Although LeNet was proposed in the 1990s, limited computation capability and memory capacity made the algorithm difficult to implement until about 2010 however, proposed CNNs with the backpropagation algorithm and experimented on handwritten digit datasets to achieve state-of-the-art accuracy. The proposed CNN architecture is well-known as LeNet-5.
The basic configuration of LeNet-5 is as follows (see Fig. 3.6)-Two convolutions (conv) layers, two sub-sampling layers, two fully connected layers, and an output layer with the Gaussian connection. The total number of weights and multiply and accumulates (MACS) are 431 k and 2.3 M, respectively.
As computational hardware started improving in capability, CNNs started becoming popular as an effective learning approach in the computer vision and machine learning communities.
Alex Krizhevesky proposed a deeper and wider CNN model compared to LeNet and won the most difficult ImageNet challenge for visual object recognition called the ImageNet Large Scale Visual Recognition Challenge (ILSVRC) in 2012. AlexNet achieved state-of-the-art recognition accuracy against all the traditional machine learning and computer vision approaches. It was a significant breakthrough in the field of machine learning and computer vision for visual recognition and classification tasks and is the point in history where interest in deep learning increased rapidly.

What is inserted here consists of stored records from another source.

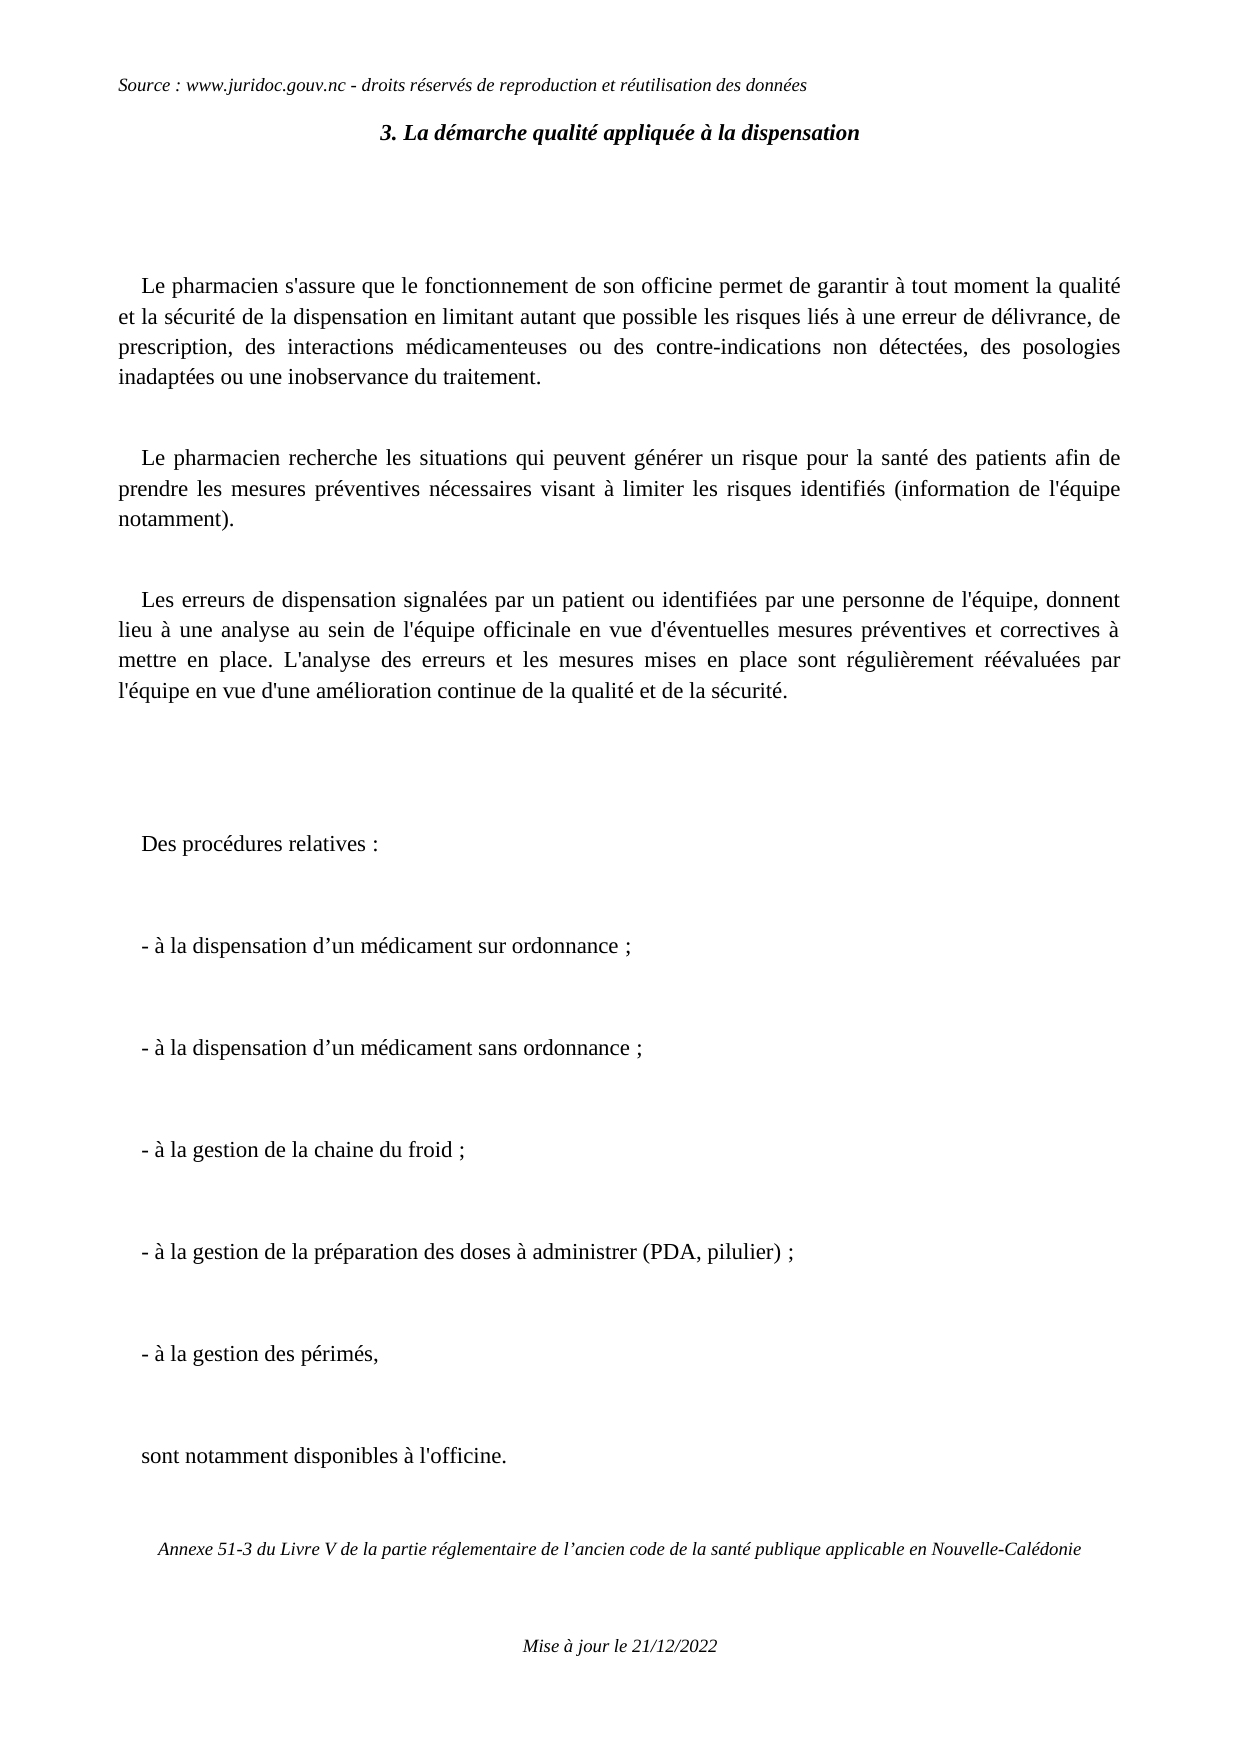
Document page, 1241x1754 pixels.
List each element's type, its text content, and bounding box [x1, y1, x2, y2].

text sont notamment disponibles à l'officine. [118, 1442, 1122, 1469]
text Des procédures relatives : [118, 830, 1122, 856]
subtitle 3. La démarche qualité appliquée à la dispensation [118, 119, 1122, 146]
text - à la gestion de la chaine du froid ; [118, 1136, 1122, 1162]
text Le pharmacien s'assure que le fonctionnement de son officine permet de garantir à tout moment la qualité et la sécurité de la dispensation en limitant autant que possible les risques liés à une erreur de délivrance, de prescription, des interactions médicamenteuses ou des contre-indications non détectées, des posologies inadaptées ou une inobservance du traitement. [118, 273, 1122, 389]
text - à la dispensation d’un médicament sans ordonnance ; [118, 1034, 1122, 1060]
text - à la dispensation d’un médicament sur ordonnance ; [118, 932, 1122, 958]
text Les erreurs de dispensation signalées par un patient ou identifiées par une personne de l'équipe, donnent lieu à une analyse au sein de l'équipe officinale en vue d'éventuelles mesures préventives et correctives à mettre en place. L'analyse des erreurs et les mesures mises en place sont régulièrement réévaluées par l'équipe en vue d'une amélioration continue de la qualité et de la sécurité. [118, 556, 1122, 703]
text - à la gestion des périmés, [118, 1340, 1122, 1367]
text - à la gestion de la préparation des doses à administrer (PDA, pilulier) ; [118, 1238, 1122, 1264]
text Le pharmacien recherche les situations qui peuvent générer un risque pour la santé des patients afin de prendre les mesures préventives nécessaires visant à limiter les risques identifiés (information de l'équipe notamment). [118, 414, 1122, 531]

The architecture of AlexNet is shown in Fig. 3.7. The first convolutional layer performs convolution and max-pooling with local response normalization (LRN) where 96 different receptive filters are used that are 11 x 11 in size. The max pooling operations are performed with 3 x 3 filters, with a stride size of 2. The same operations are performed in the second layer with 5 x 5 filters. 3 × 3 filters are used in the third, fourth, and fifth convolutional layers with 384, 384, and 296 feature maps respectively. Two fully connected (FC) layers are used with dropout followed by a Softmax layer at the end. Two networks with similar structures and the same number of feature maps are trained in parallel for this model. Two new concepts, local response normalization (LRN) and dropout are introduced in this network. LRN can be applied in two different ways – First applied on a single channel or feature map, where an N x N patch is selected from the same feature map and normalized based on the neighborhood values. Second, LRN can be applied across the channels or feature maps (neighborhood along the third dimension but a single pixel or location).
GoogLeNet was proposed by Christian Szegedy in 2014 of Google with the objective of reducing computation complexity compared to the traditional CNN. This method was to incorporate inception layers that had variable receptive fields, which were created by different kernel sizes. These receptive fields created operations that captured sparse correlation patterns in the new feature map stack.

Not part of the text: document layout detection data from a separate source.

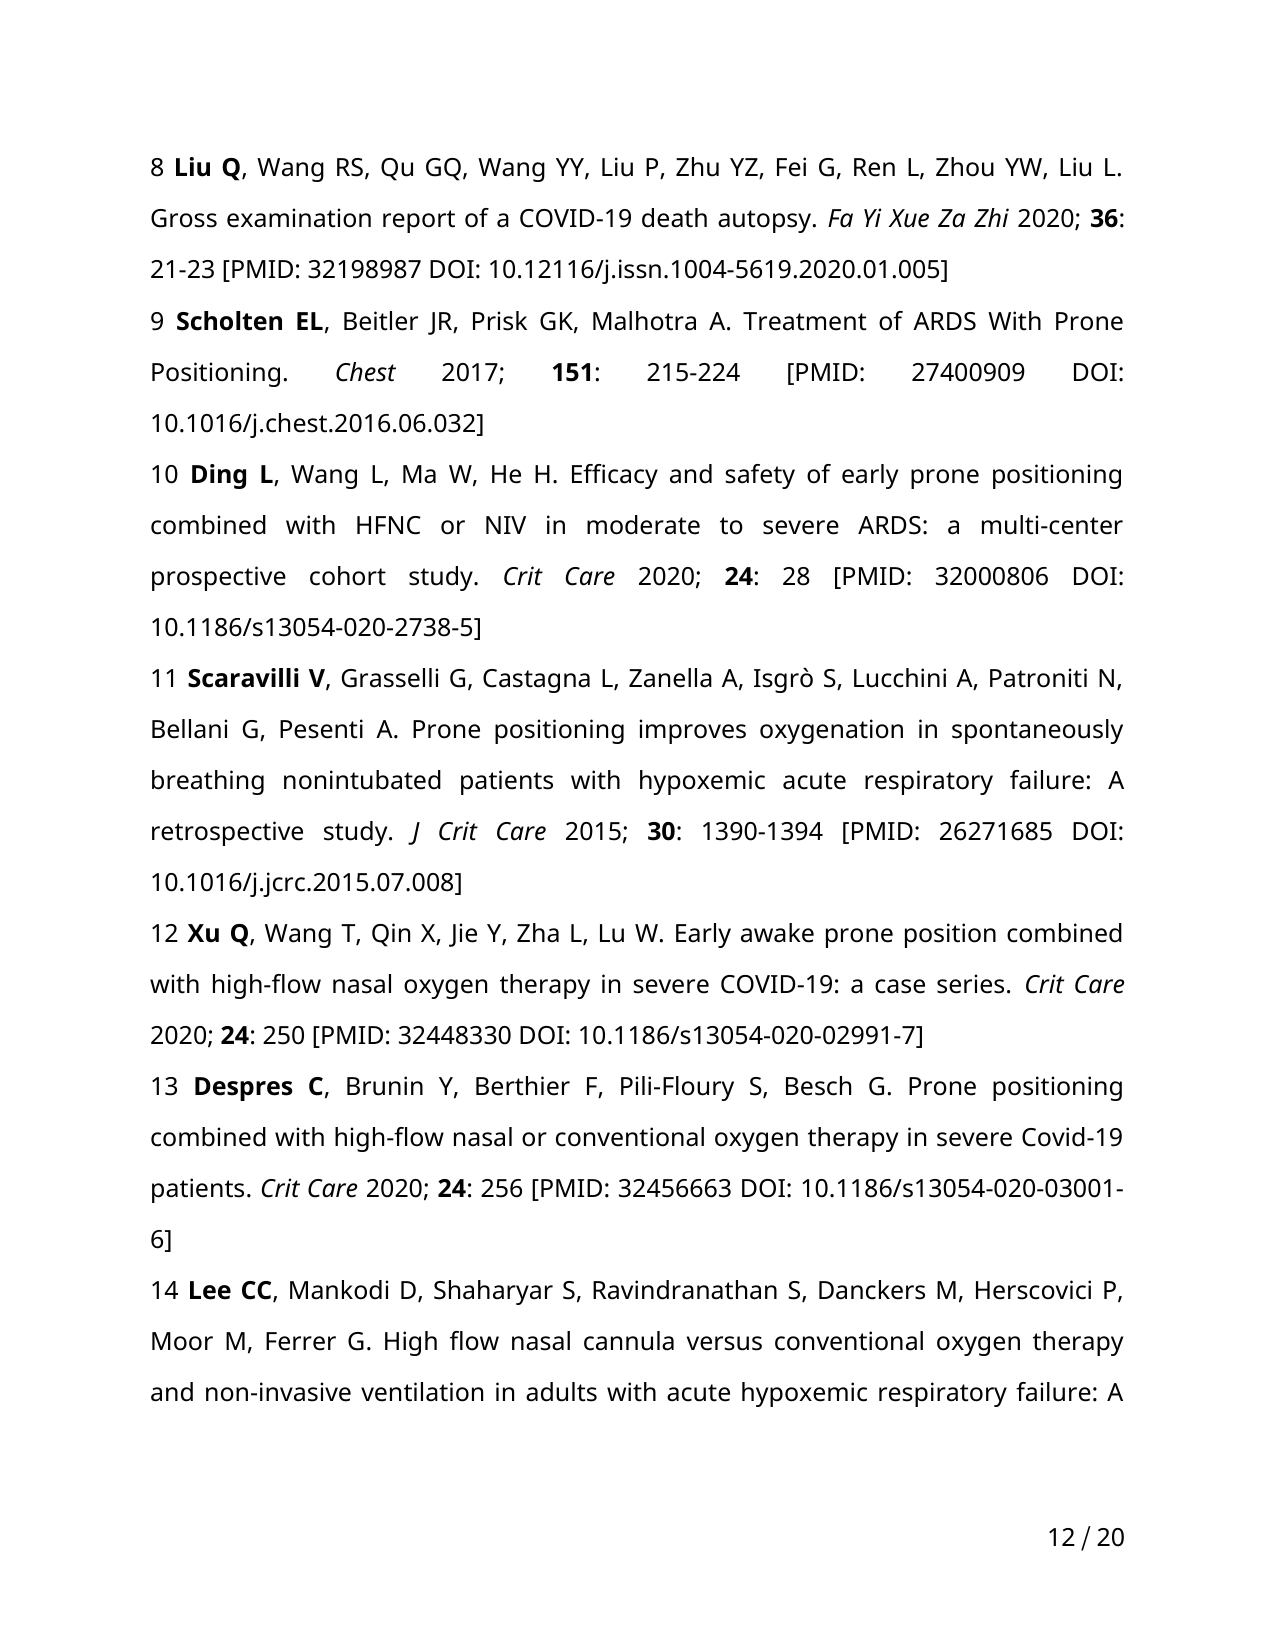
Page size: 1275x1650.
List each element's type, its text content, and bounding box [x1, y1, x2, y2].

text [150, 1273, 1125, 1409]
text 9 Scholten EL, Beitler JR, Prisk GK, Malhotra A. Treatment of ARDS With Prone Positioning. Chest 2017; 151: 215-224 [PMID: 27400909 DOI: 10.1016/j.chest.2016.06.032] [150, 303, 1125, 439]
text 10 Ding L, Wang L, Ma W, He H. Efficacy and safety of early prone positioning combined with HFNC or NIV in moderate to severe ARDS: a multi-center prospective cohort study. Crit Care 2020; 24: 28 [PMID: 32000806 DOI: 10.1186/s13054-020-2738-5] [150, 456, 1125, 643]
text 11 Scaravilli V, Grasselli G, Castagna L, Zanella A, Isgrò S, Lucchini A, Patroniti N, Bellani G, Pesenti A. Prone positioning improves oxygenation in spontaneously breathing nonintubated patients with hypoxemic acute respiratory failure: A retrospective study. J Crit Care 2015; 30: 1390-1394 [PMID: 26271685 DOI: 10.1016/j.jcrc.2015.07.008] [150, 660, 1125, 899]
text 13 Despres C, Brunin Y, Berthier F, Pili-Floury S, Besch G. Prone positioning combined with high-flow nasal or conventional oxygen therapy in severe Covid-19 patients. Crit Care 2020; 24: 256 [PMID: 32456663 DOI: 10.1186/s13054-020-03001-6] [150, 1069, 1125, 1256]
text 12 Xu Q, Wang T, Qin X, Jie Y, Zha L, Lu W. Early awake prone position combined with high-flow nasal oxygen therapy in severe COVID-19: a case series. Crit Care 2020; 24: 250 [PMID: 32448330 DOI: 10.1186/s13054-020-02991-7] [150, 916, 1125, 1052]
text 8 Liu Q, Wang RS, Qu GQ, Wang YY, Liu P, Zhu YZ, Fei G, Ren L, Zhou YW, Liu L. Gross examination report of a COVID-19 death autopsy. Fa Yi Xue Za Zhi 2020; 36: 21-23 [PMID: 32198987 DOI: 10.12116/j.issn.1004-5619.2020.01.005] [150, 150, 1125, 286]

The initial concept of the inception layer can be seen in Fig. 3.8. GoogleNet improved state-of-the-art recognition accuracy using a stack of inception layers, as seen in Fig. 3.9. The difference between the naïve inception layer and the final inception layer was the addition of 1×1 convolution kernels. These kernels allowed for dimensionality reduction before computationally expensive layers. GoogleNet consisted of 22 layers in total, which was far greater than any network before it. However, the number of network parameters GoogleNet used was much lower than its predecessor AlexNet or VGG. GoogLeNet had 7M network parameters while AlexNet had 60M and VGG-19 138M. The computations for GoogLeNet also were 1.53G MACS far lower than that of AlexNet or VGG.